Fig 5. Acl4 interacts with the C-terminal part of the long internal loop of Rpl4.

A, Mapping of the Acl4 binding site on Rpl4a by the yeast two-hybrid (Y2H) interaction assay (left panel). Plasmids expressing full-length Rpl4a or the indicated Rpl4a fragments, fused to the C-terminal Gal4 DNA-binding domain (G4BD), and full-length Acl4, fused to the C-terminal Gal4 activation domain (G4AD), were co-transformed into the Y2H reporter strain PJ69-4A. Cells were spotted in 10-fold serial dilution steps onto SC-Leu-Trp (-LT), SC-His-Leu-Trp (-HLT), and SC-Ade-Leu-Trp (-ALT) plates, which were incubated for 3 d at 30°C. The different Rpl4a constructs are schematically depicted on the right; the colour code to indicate the different features of Rpl4 is as in Fig 1C. Close-up view of the long internal loop of Rpl4 (right panel). The minimal Acl4 binding site on Rpl4a, as determined by Y2H and in vitro binding assays, is coloured in red (amino acids 88–114; Y2H) and orange/red (amino acids 72–114; in vitro), respectively. B, In vitro binding assay between Rpl4a and Acl4. The indicated C-terminally (His)₆-tagged Rpl4a variants and full-length Acl4-Flag were co-expressed in E. coli and purified via Ni-affinity purification. Proteins were revealed by SDS-PAGE and Coomassie staining (top) or by Western blot analysis using anti-Flag (Acl4-Flag) and anti-His (Rpl4a-(His)₆ variants) antibodies (bottom).
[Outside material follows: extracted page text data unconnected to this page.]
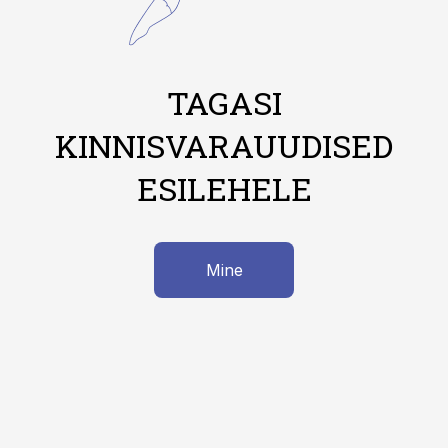
TAGASI
KINNISVARAUUDISED
ESILEHELE
Mine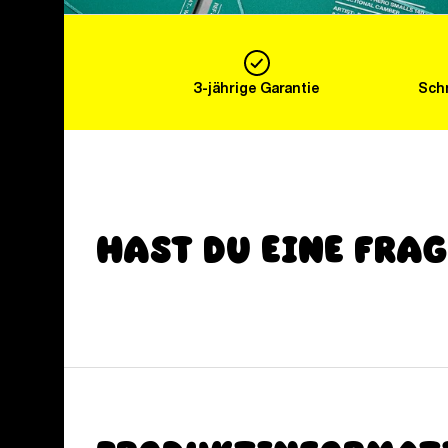
3-jährige Garantie
Schn
Hast du eine Fra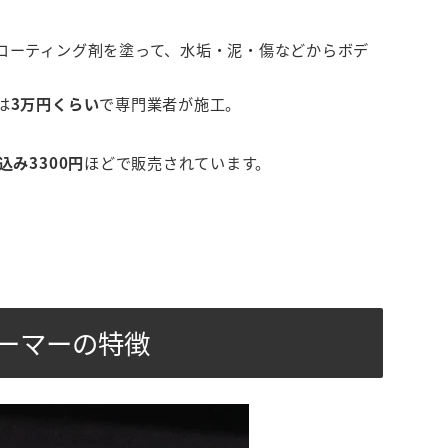
コーティング剤を塗って、水垢・泥・傷などからボデ
は
3万円くらい
で専門業者が施工。
込み3300円
ほどで販売されています。
アーマーの特徴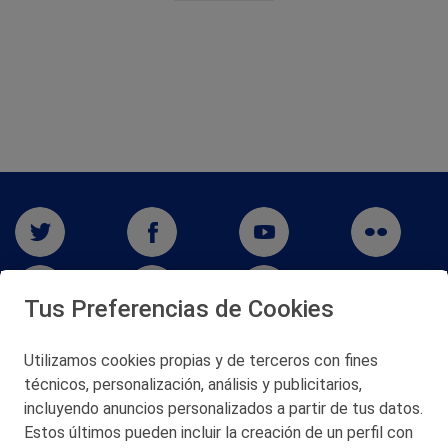
Tus Preferencias de Cookies
Utilizamos cookies propias y de terceros con fines
técnicos, personalización, análisis y publicitarios,
San Martín 5-Edificio Muñatones,
48550 Muskiz (Bizkaia)
incluyendo anuncios personalizados a partir de tus datos.
Telf. 946 357 000
Estos últimos pueden incluir la creación de un perfil con
© 2026 Petronor S.A.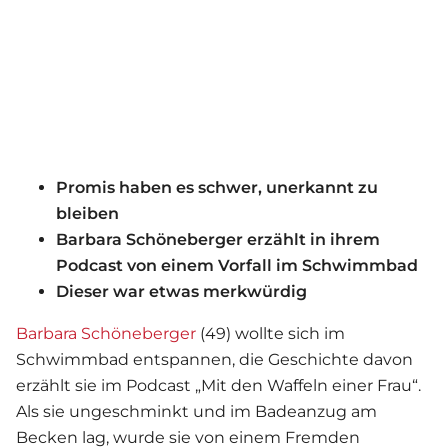
Promis haben es schwer, unerkannt zu
bleiben
Barbara Schöneberger erzählt in ihrem
Podcast von einem Vorfall im Schwimmbad
Dieser war etwas merkwürdig
Barbara Schöneberger
(49) wollte sich im
Schwimmbad entspannen, die Geschichte davon
erzählt sie im Podcast „Mit den Waffeln einer Frau“.
Als sie ungeschminkt und im Badeanzug am
Becken lag, wurde sie von einem Fremden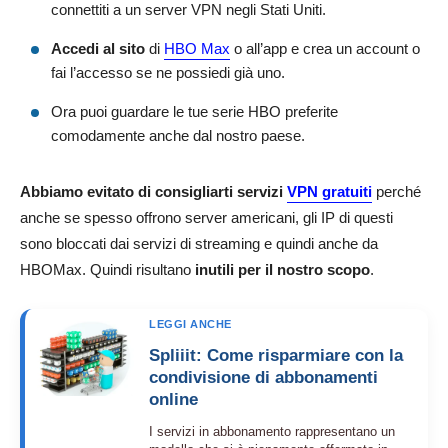
connettiti a un server VPN negli Stati Uniti.
Accedi al sito
di
HBO Max
o all’app e crea un account o
fai l’accesso se ne possiedi già uno.
Ora puoi guardare le tue serie HBO preferite
comodamente anche dal nostro paese.
Abbiamo evitato di consigliarti servizi
VPN gratuiti
perché
anche se spesso offrono server americani, gli IP di questi
sono bloccati dai servizi di streaming e quindi anche da
HBOMax. Quindi risultano
inutili per il nostro scopo
.
LEGGI ANCHE
Spliiit: Come risparmiare con la
condivisione di abbonamenti
online
I servizi in abbonamento rappresentano un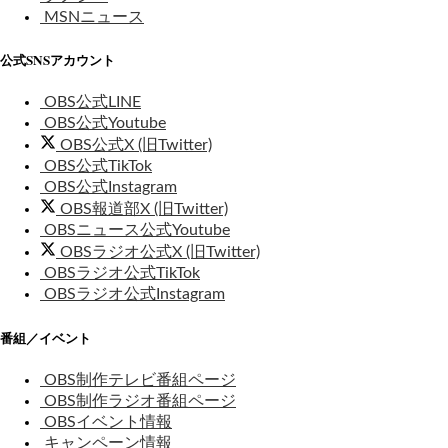
MSNニュース
公式SNSアカウント
OBS公式LINE
OBS公式Youtube
OBS公式X (旧Twitter)
OBS公式TikTok
OBS公式Instagram
OBS報道部X (旧Twitter)
OBSニュース公式Youtube
OBSラジオ公式X (旧Twitter)
OBSラジオ公式TikTok
OBSラジオ公式Instagram
番組／イベント
OBS制作テレビ番組ページ
OBS制作ラジオ番組ページ
OBSイベント情報
キャンペーン情報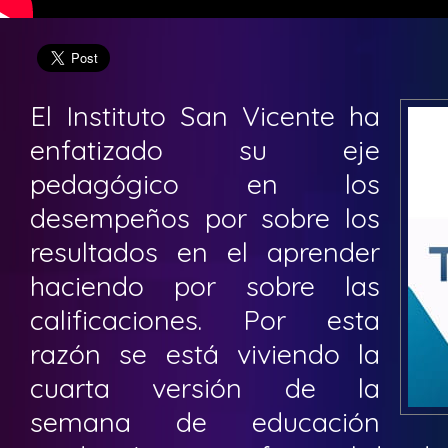
El Instituto San Vicente ha
enfatizado su eje
pedagógico en los
desempeños por sobre los
resultados en el aprender
haciendo por sobre las
calificaciones. Por esta
razón se está viviendo la
cuarta versión de la
semana de educación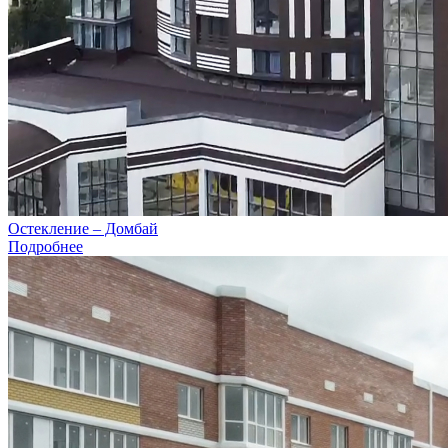
Остекление – Домбай
Подробнее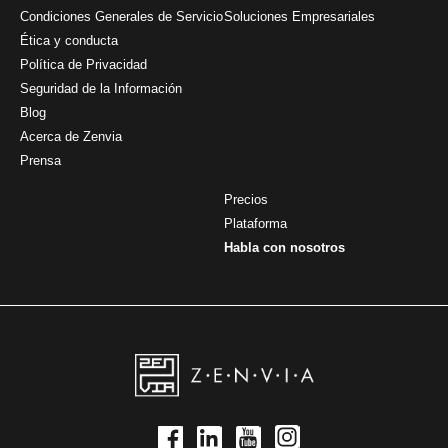
Condiciones Generales de Servicio
Soluciones Empresariales
Ética y conducta
Política de Privacidad
Seguridad de la Información
Blog
Acerca de Zenvia
Prensa
Precios
Plataforma
Habla con nosotros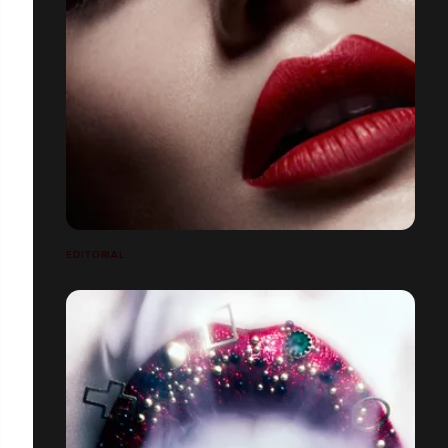
EDITORIAL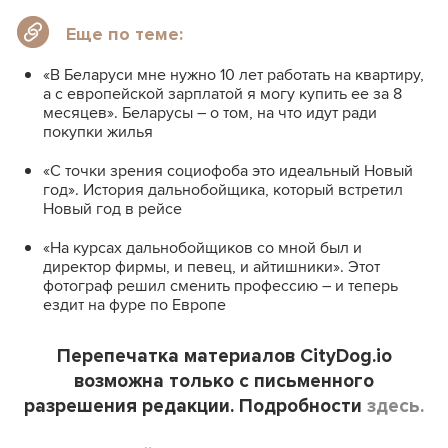
Еще по теме:
«В Беларуси мне нужно 10 лет работать на квартиру,
а с европейской зарплатой я могу купить ее за 8
месяцев». Беларусы – о том, на что идут ради
покупки жилья
«С точки зрения социофоба это идеальный Новый
год». История дальнобойщика, который встретил
Новый год в рейсе
«‎На курсах дальнобойщиков со мной был и
директор фирмы, и певец, и айтишники»‎. Этот
фотограф решил сменить профессию – и теперь
ездит на фуре по Европе
Перепечатка материалов CityDog.io
возможна только с письменного
разрешения редакции. Подробности
здесь.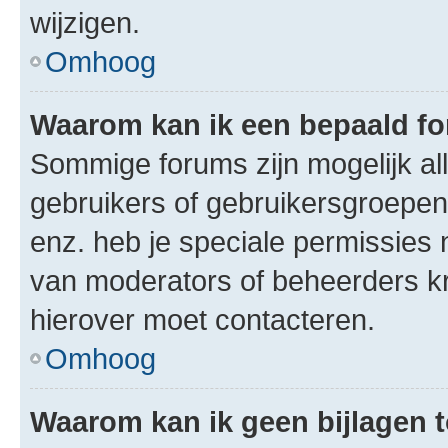
wijzigen.
Omhoog
Waarom kan ik een bepaald f
Sommige forums zijn mogelijk al
gebruikers of gebruikersgroepen.
enz. heb je speciale permissies 
van moderators of beheerders kri
hierover moet contacteren.
Omhoog
Waarom kan ik geen bijlagen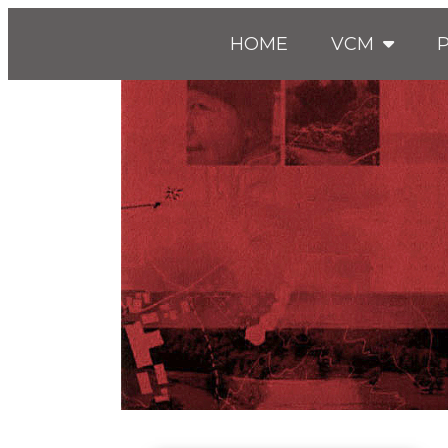
HOME
VCM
T, total extract; P, pellet fraction (insoluble proteins); S, soluble extract; E, imidazole eluate; M, molecular weight standard. Blue arrowheads highlight the bands corresponding to the different Rpl4a-(His)₆ variants used as baits for the purifications. Black arrowheads indicate the position of Acl4-Flag.